Abuse Cases Crimp Diocese Budget
Orange Bishop Aims to Trim Expenses and Sell off Investments to Prepare for Settlement Costs. Eleven Staffers Will Lose Their Jobs
By Jeff Gottlieb
Los Angeles Times [California]
Downloaded May 28, 2004
Continuing its cuts of the past two years, the Roman Catholic Diocese of Orange announced Thursday it would eliminate nearly 15% of its central office staff and reduce programs, saving $1 million a year as it prepares to settle priest sexual-abuse cases.
Bishop Tod D. Brown said the cuts were necessary because of several years of poor investment performance and the effects the settlements would have on the diocese's long-term finances.
He said the diocese, which spent $42.6 million in the last fiscal year, would have to sell stocks and bonds to pay for the settlements, reducing future investment revenue as well.
"However it turns out, it's going to be very painful financially," Brown said.
Brown said borrowing and further cuts were possible to pay the settlements, which he said he hoped would be reached by June.
The cutbacks apply to diocesan offices and services and do not include parishes.
Parishes will be affected nonetheless, Brown said, because they will be asked to provide services and activities now funded by the diocese, including training for religion teachers and youth ministers.

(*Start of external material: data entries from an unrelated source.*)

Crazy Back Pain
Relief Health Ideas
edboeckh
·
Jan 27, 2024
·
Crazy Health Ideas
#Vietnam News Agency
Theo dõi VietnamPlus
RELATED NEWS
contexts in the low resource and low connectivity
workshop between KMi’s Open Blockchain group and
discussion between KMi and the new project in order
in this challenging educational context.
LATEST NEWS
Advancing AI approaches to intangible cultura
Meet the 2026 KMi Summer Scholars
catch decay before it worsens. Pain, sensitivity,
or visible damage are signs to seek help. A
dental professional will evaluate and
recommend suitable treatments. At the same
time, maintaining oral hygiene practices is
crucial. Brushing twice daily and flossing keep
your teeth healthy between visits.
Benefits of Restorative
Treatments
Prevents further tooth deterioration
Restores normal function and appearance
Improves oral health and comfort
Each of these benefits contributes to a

Eleven of the roughly 75 employees in the diocesan administrative offices in Orange will lose their jobs, at least one of whom worked there for 25 years. The diocese is providing workers with two to eight weeks of severance pay, depending on length of service, said Father Joe Fenton, a diocesan spokesman.

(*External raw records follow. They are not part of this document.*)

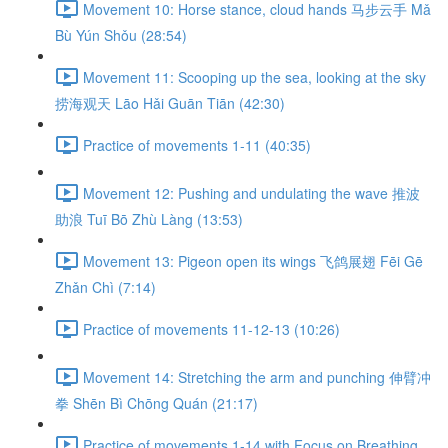
Movement 10: Horse stance, cloud hands 马步云手 Mǎ
Bù Yún Shǒu (28:54)
Movement 11: Scooping up the sea, looking at the sky
捞海观天 Lāo Hǎi Guān Tiān (42:30)
Practice of movements 1-11 (40:35)
Movement 12: Pushing and undulating the wave 推波
助浪 Tuī Bō Zhù Làng (13:53)
Movement 13: Pigeon open its wings 飞鸽展翅 Fēi Gē
Zhǎn Chì (7:14)
Practice of movements 11-12-13 (10:26)
Movement 14: Stretching the arm and punching 伸臂冲
拳 Shēn Bì Chōng Quán (21:17)
Practice of movements 1-14 with Focus on Breathing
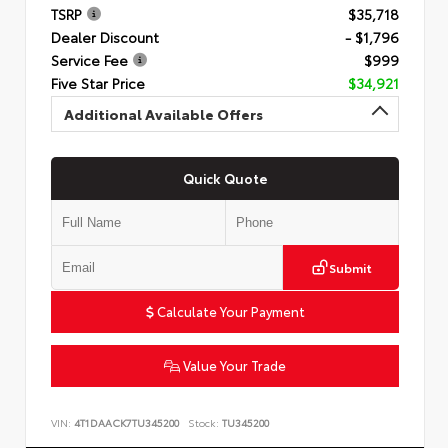
TSRP
$35,718
Dealer Discount
- $1,796
Service Fee
$999
Five Star Price
$34,921
Additional Available Offers
Quick Quote
Submit
Calculate Your Payment
Value Your Trade
VIN:
4T1DAACK7TU345200
Stock:
TU345200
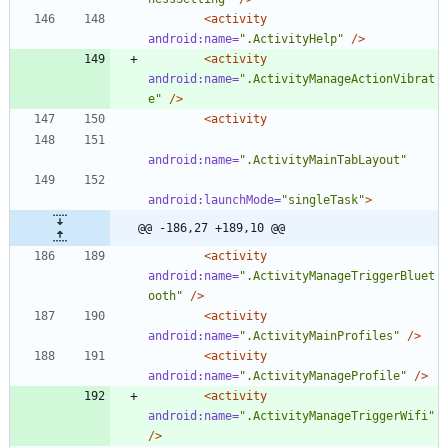
<activity
android:name=
".ActivityHelp"
/>
<activity
android:name=
".ActivityManageActionVibrat
e"
/>
<activity
android:name=
".ActivityMainTabLayout"
android:launchMode=
"singleTask"
>
@@ -186,27 +189,10 @@
<activity
android:name=
".ActivityManageTriggerBluet
ooth"
/>
<activity
android:name=
".ActivityMainProfiles"
/>
<activity
android:name=
".ActivityManageProfile"
/>
<activity
android:name=
".ActivityManageTriggerWifi"
/>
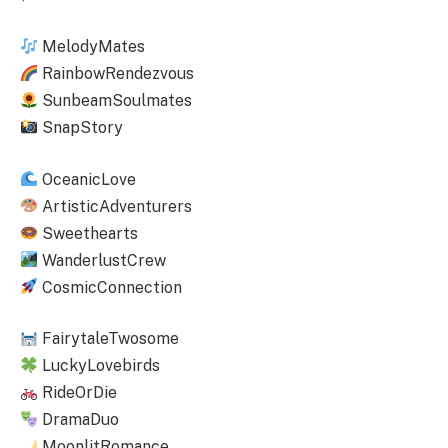
MelodyMates
RainbowRendezvous
SunbeamSoulmates
SnapStory
OceanicLove
ArtisticAdventurers
Sweethearts
WanderlustCrew
CosmicConnection
FairytaleTwosome
LuckyLovebirds
RideOrDie
DramaDuo
MoonlitRomance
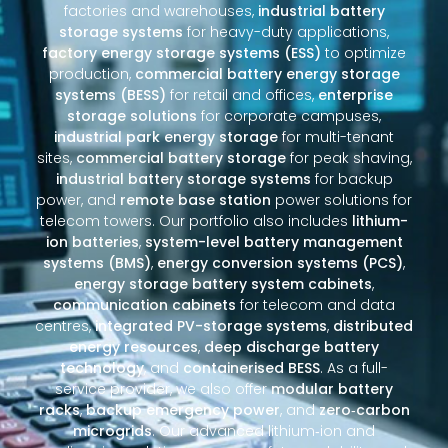
factories and warehouses,
industrial battery
storage systems
for heavy-duty applications,
factory energy storage systems (ESS)
to optimize
production,
commercial battery energy storage
systems (BESS)
for retail and offices,
enterprise
storage solutions
for corporate campuses,
industrial park energy storage
for multi-tenant
sites,
commercial battery storage
for peak shaving,
industrial battery storage systems
for backup
power, and
remote base station
power solutions for
telecom towers. Our portfolio also includes
lithium-
ion batteries
,
system-level battery management
systems (BMS)
,
energy conversion systems (PCS)
,
energy storage battery system cabinets
,
communication cabinets
for telecom and data
centres,
integrated PV-storage systems
,
distributed
energy resources
,
deep discharge battery
technology
, and
containerised BESS
. As a full-
service provider, we also offer
modular battery
racks
,
backup emergency power
, and
zero‑carbon
microgrids
. Our advanced lithium‑ion and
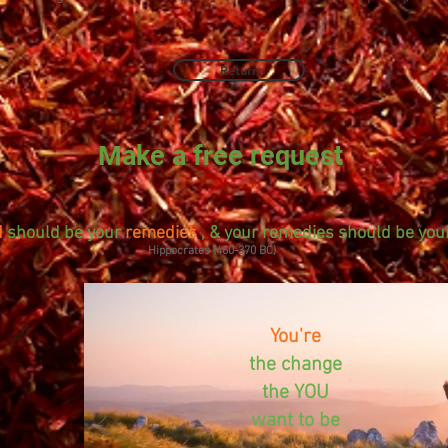
Return
Make a free request
d
should be your
remedies
, & your remedies should be your
Hippocrates (460-370 BC)
You're
the change
the YOU
want to be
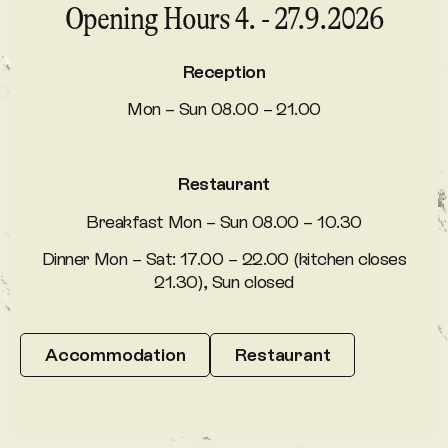
Opening Hours 4. - 27.9.2026
Reception
Mon – Sun 08.00 – 21.00
Restaurant
Breakfast Mon – Sun 08.00 – 10.30
Dinner Mon – Sat: 17.00 – 22.00 (kitchen closes
21.30), Sun closed
Accommodation
Restaurant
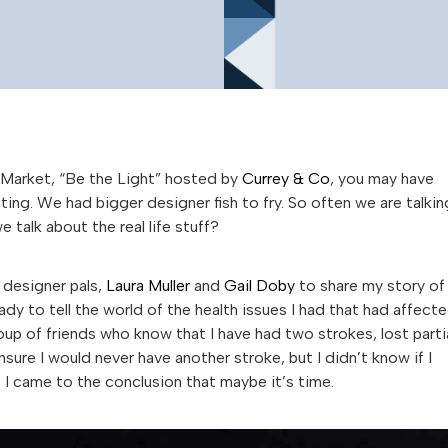
s Market, “Be the Light” hosted by
Currey & Co
, you may have
ting. We had bigger designer fish to fry. So often we are talkin
talk about the real life stuff?
 designer pals,
Laura Muller
and
Gail Doby
to share my story of
eady to tell the world of the health issues I had that had affect
oup of friends who know that I have had two strokes, lost parti
sure I would never have another stroke, but I didn’t know if I
 I came to the conclusion that maybe it’s time.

The cuts further delay the diocese's $100-million fundraising campaign for, among other things, a new parish and cathedral in Santa Ana and retirement housing for priests, Brown said.
"The major concern is the settlement question," he said.
"That has to be behind us before we can refocus on another project."
The diocese cut spending about 20% in July, which followed two 5% budget reductions earlier that year, all of which meant job and program cuts and less aid for poor parishes.
John Manly, whose law firm represents about 80 alleged victims of sexual abuse by priests, said the diocese shouldn't claim poverty because it had assets of more than $300 million.
He said insurance would pay much of the settlement cost and called the cuts "an artificial crisis meant to sway public opinion against child rape victims."
Raymond Boucher, who represents more than 300 alleged victims of sexual abuse by priests in Southern California, said the diocese was being prudent in putting aside the money because the insurance companies might refuse to pay, as happened in Boston.
Brown said the diocese was negotiating with insurance companies.
The Diocese of Orange made $4.7 million on its investments in the last fiscal year, said Phil Ries, the director of finance, and about $10 million so far this fiscal year.
The diocese finished $14 million in the red each of the two previous years, when it posted its first budget deficits ever.
As recently as fiscal 2000, the diocese's investments generated $26 million.
Among programs the diocese will cut are the Department of Disciples in Mission, a 3-year-old program to increase spirituality, and the Family Life Department, which prepares people for marriage.
The Media Center, which includes the library, will be run by volunteers, and its hours will be shortened.
Mark Gray, a research associate at the Center for Applied Research in the Apostolate at Georgetown University in Washington, D.C., said the recession hurt churches nationwide by cutting their investment returns and making it more difficult for parishioners to give.
A study by the center found that between 2001 and 2002, people were targeting more of their money to parishes rather than their dioceses.
The Diocese of Orange has not been alone in its cuts. In the Los Angeles archdiocese, Cardinal Roger M. Mahony eliminated seven ministries, cut back others and laid off at least 60 workers a week after opening the $189-million Cathedral of Our Lady of the Angels in September 2002.
Four months later, the shortfall had tripled, partly because of costs related to the sexual abuse scandal.